Ich brauche bei einer sich so offenbarenden Wirklichkeit nicht zu betonen, dass die Beschaffenheit eines Traumes nicht wesentlich anders ist. Der für uns wohl wichtigste Aspekt ist, dass wir den Traum den wir des Nachts träumen auf andere Weise erfahren, sodass die daraus entstehenden Konsequenzen – z.B. bei einem Unfall – nicht so gravierende Auswirkungen auf unsere Zukunft haben. Dennoch bleibt die faszinierende Realität unserer materiellen Welt bestehen. Wir sind zwar ganz und gar in dem laufenden Szenario involviert, dürfen aber, aufgrund der eben genannten, wissenschaftlich erforschten Gegebenheiten davon ausgehen, dass Gedanken und Gefühle mit der Realität in der wir leben, auf ihre eigene Weise,  genauso viel zu tun hat, wie eine rein körperliche Aktion. Ja, sie könnte – und das halte ich für unser allgemeines Wohlbefinden für ausschlaggebend, unsere Beziehung sowohl zum Leben als auch zum Sterben grundlegend verändern.

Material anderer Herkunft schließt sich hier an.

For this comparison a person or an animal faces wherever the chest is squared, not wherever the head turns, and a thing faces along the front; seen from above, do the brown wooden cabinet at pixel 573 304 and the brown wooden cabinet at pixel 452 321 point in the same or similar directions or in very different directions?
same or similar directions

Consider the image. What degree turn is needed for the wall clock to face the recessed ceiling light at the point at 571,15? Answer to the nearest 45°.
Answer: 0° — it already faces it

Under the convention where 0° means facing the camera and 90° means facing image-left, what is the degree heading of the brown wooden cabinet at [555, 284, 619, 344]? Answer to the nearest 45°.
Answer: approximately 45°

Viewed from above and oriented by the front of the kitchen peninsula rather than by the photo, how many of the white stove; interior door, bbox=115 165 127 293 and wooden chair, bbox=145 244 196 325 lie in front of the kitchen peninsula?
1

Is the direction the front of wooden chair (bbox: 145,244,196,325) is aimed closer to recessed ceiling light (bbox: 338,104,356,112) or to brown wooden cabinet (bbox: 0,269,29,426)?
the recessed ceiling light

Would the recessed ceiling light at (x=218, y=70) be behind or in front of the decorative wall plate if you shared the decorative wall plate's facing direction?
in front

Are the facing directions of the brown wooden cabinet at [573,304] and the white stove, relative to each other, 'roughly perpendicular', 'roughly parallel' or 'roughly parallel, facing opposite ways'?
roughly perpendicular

Als ich dann von meinem Tagesausflug wieder in Richtung Wasserfall zurückkehrte, wurde mir im Anblick der steilen Schlucht das Folgende bewusst:

„Das menschliche Leben ist im Vergleich zum Zeitraum dieser großen Bewegungen (dem Graben des Wassers über Jahrmillionen in harten Stein) eine solch kurze Erscheinung, dass man es mit dem einer Fliege vergleichen könnte. Wir bewegen uns inmitten dieser Ereignisse, meist ohne davon betroffen zu werden. Und doch sind wir aus dem identisch gleichen Stoff gemacht.“

Das „Element“, das „Feld“, das „Universum“ bzw. die göttliche Urkraft, aus der diese Mahnmale der Zeit hervorgehen, bildet gleichzeitig die Grundlage, bzw. den Stoff aus dem wir, der Mensch, gemacht ist.
Dabei gehe ich inzwischen nicht mehr davon aus, dass wir von dieser Kraft irgendwann einmal gemacht wurden, um uns dann selbst überlassen zu sein, sondern dass wir diese Kraft sind, und sie im Bewusstsein dessen zum immer besseren, eindeutigerem Ausdruck bringen können. Das Göttliche will sich, wie auch im Rest der Natur, in uns gespiegelt sehen!

Als ich an diesem Abend zurück in mein Lager ging, waren meine Schritte sehr langsam und verhalten. Es gab keinen Grund mehr zur Eile. Der Eindruck der Göttlichen Realität in der Natur, hatte mich so ergriffen, dass ich eine bleibende Veränderung erfahren durfte.

Nicht umsonst suchen wir die Natur heim, wenn wir uns verloren fühlen. Was ich mit in mein Zelt nehmen durfte, ist die Wirklichkeit, dass die Urkraft aus der Universen hervorgehen, meine Brust hebt und senkt, mich denkt und lenkt, und es einzig meine Aufgabe ist, diese Erfahrung zu teilen.
Ich bedanke mich von tiefstem Herzen dafür und für Eure Aufmerksamkeit!